• [Task goal]:
Only the lines with "United" in the entries below belong in the answer; please copy them.

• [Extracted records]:
· · · · ·

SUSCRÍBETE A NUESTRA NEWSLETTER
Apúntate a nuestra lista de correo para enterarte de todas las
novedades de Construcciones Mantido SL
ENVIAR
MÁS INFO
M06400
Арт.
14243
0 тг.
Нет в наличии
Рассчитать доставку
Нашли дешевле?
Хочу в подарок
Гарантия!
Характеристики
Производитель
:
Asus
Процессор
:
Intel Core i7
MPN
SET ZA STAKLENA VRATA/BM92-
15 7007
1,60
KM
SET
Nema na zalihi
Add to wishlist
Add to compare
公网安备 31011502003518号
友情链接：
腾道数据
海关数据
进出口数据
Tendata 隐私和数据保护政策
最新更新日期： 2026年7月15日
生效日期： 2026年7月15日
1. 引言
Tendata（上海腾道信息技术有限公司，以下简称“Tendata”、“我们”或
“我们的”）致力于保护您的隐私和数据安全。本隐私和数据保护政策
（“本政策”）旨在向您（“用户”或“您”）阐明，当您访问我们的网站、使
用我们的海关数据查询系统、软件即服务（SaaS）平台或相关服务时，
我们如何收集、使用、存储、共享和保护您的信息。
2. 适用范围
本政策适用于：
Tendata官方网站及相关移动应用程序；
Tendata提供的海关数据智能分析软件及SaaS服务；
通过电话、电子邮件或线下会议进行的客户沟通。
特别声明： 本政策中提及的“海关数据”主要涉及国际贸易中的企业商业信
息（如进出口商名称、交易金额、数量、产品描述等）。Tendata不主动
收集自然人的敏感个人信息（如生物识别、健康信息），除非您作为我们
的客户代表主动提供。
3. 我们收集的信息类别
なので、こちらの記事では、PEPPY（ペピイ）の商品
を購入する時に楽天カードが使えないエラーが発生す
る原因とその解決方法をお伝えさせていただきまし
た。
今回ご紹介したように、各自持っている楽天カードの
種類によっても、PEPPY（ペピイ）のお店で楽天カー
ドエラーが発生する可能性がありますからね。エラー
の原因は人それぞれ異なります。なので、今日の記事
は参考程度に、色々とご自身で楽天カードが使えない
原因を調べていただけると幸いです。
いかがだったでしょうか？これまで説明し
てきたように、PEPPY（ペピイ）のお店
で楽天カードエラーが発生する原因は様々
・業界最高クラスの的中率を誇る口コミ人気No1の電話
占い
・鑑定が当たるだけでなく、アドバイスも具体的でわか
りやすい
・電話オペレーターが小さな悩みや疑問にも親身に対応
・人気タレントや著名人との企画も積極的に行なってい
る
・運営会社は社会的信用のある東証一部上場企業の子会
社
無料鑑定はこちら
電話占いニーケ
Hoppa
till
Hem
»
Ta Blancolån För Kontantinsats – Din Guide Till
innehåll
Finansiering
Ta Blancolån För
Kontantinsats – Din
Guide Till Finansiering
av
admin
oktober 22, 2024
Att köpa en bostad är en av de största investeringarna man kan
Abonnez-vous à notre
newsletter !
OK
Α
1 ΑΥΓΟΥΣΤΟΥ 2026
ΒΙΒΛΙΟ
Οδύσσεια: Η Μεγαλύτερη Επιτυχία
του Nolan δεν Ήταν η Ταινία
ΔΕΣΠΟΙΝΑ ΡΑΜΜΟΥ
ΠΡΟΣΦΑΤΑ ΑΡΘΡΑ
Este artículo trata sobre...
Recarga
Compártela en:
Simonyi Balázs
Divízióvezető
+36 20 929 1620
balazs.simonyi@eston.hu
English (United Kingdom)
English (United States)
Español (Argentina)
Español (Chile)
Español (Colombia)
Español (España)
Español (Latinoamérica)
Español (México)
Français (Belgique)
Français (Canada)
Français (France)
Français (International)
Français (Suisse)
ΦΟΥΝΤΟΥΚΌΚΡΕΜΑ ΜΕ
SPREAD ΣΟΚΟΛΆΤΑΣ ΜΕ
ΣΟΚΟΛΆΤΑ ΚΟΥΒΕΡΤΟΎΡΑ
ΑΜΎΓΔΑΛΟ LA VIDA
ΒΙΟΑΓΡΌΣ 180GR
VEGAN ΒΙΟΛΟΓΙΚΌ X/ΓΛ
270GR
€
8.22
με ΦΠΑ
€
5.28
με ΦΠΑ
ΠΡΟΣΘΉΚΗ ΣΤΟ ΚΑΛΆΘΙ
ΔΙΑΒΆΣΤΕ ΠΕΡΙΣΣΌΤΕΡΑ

· · · · ·

• [Expected answer]:
English (United Kingdom)
English (United States)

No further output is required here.